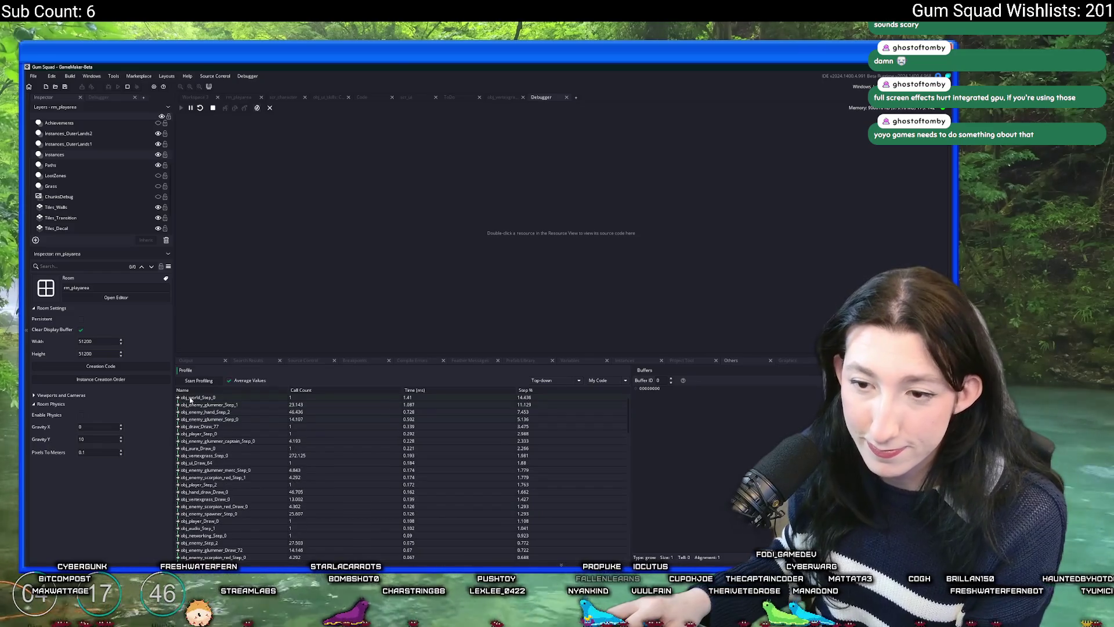
{"action": "left_click", "coordinate": [179, 398]}
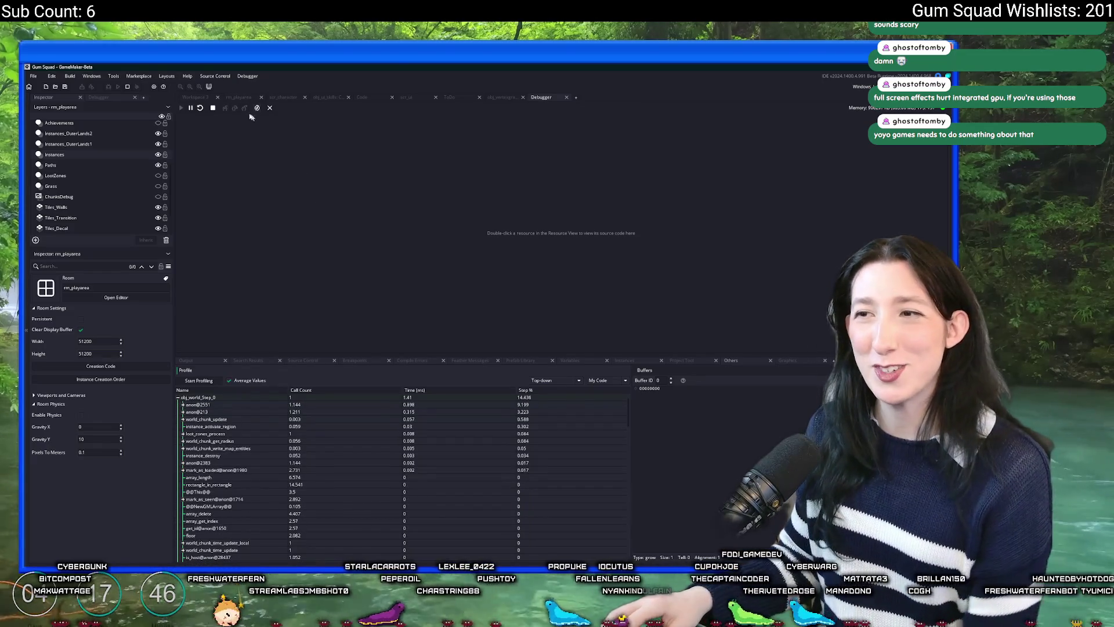
{"action": "left_click", "coordinate": [200, 97]}
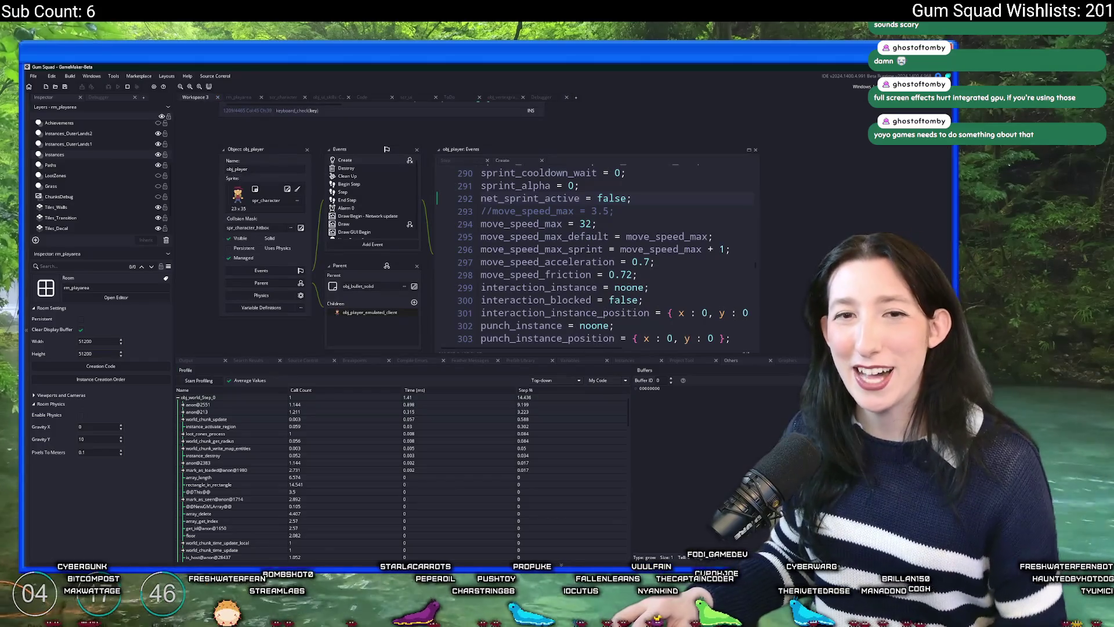
Open the obj_world object editor through the Ctrl+T asset search
{"action": "scroll", "coordinate": [409, 180], "scroll_direction": "up", "scroll_amount": 1}
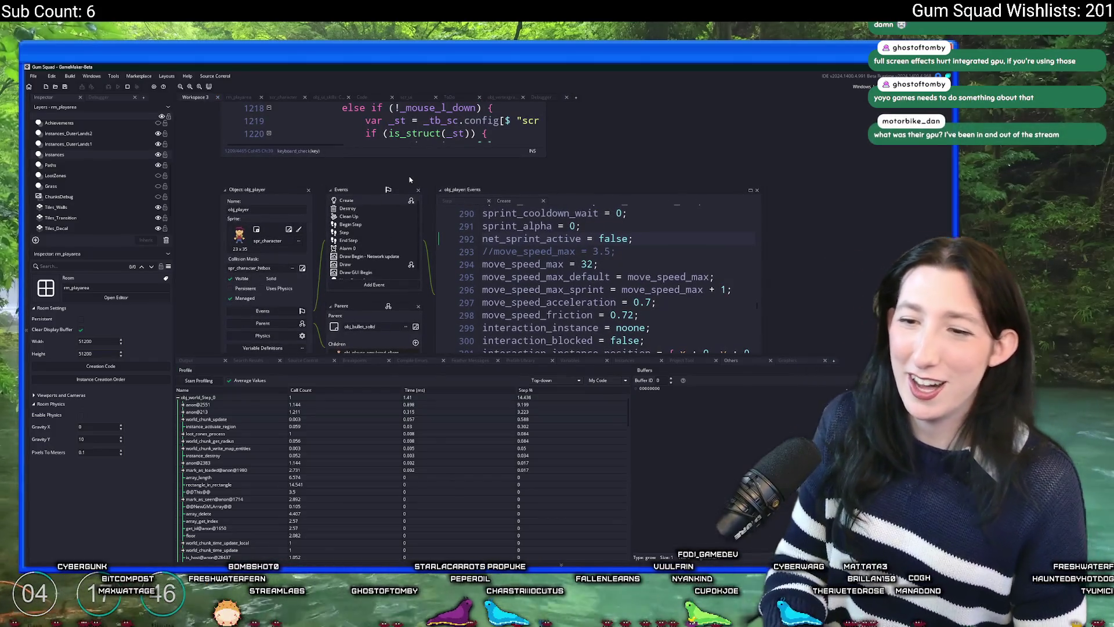
{"action": "key", "text": "ctrl+t"}
{"action": "type", "text": "obj"}
{"action": "key", "text": "Return"}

━━━━━━

◆ **REQUIREMENT**
Word for word, print the material above, but without its pictures.

◆ **ANSWER TO THIS TASK**
{"action": "left_click", "coordinate": [179, 398]}
{"action": "left_click", "coordinate": [200, 97]}
Open the obj_world object editor through the Ctrl+T asset search
{"action": "scroll", "coordinate": [409, 180], "scroll_direction": "up", "scroll_amount": 1}
{"action": "key", "text": "ctrl+t"}
{"action": "type", "text": "obj"}
{"action": "key", "text": "Return"}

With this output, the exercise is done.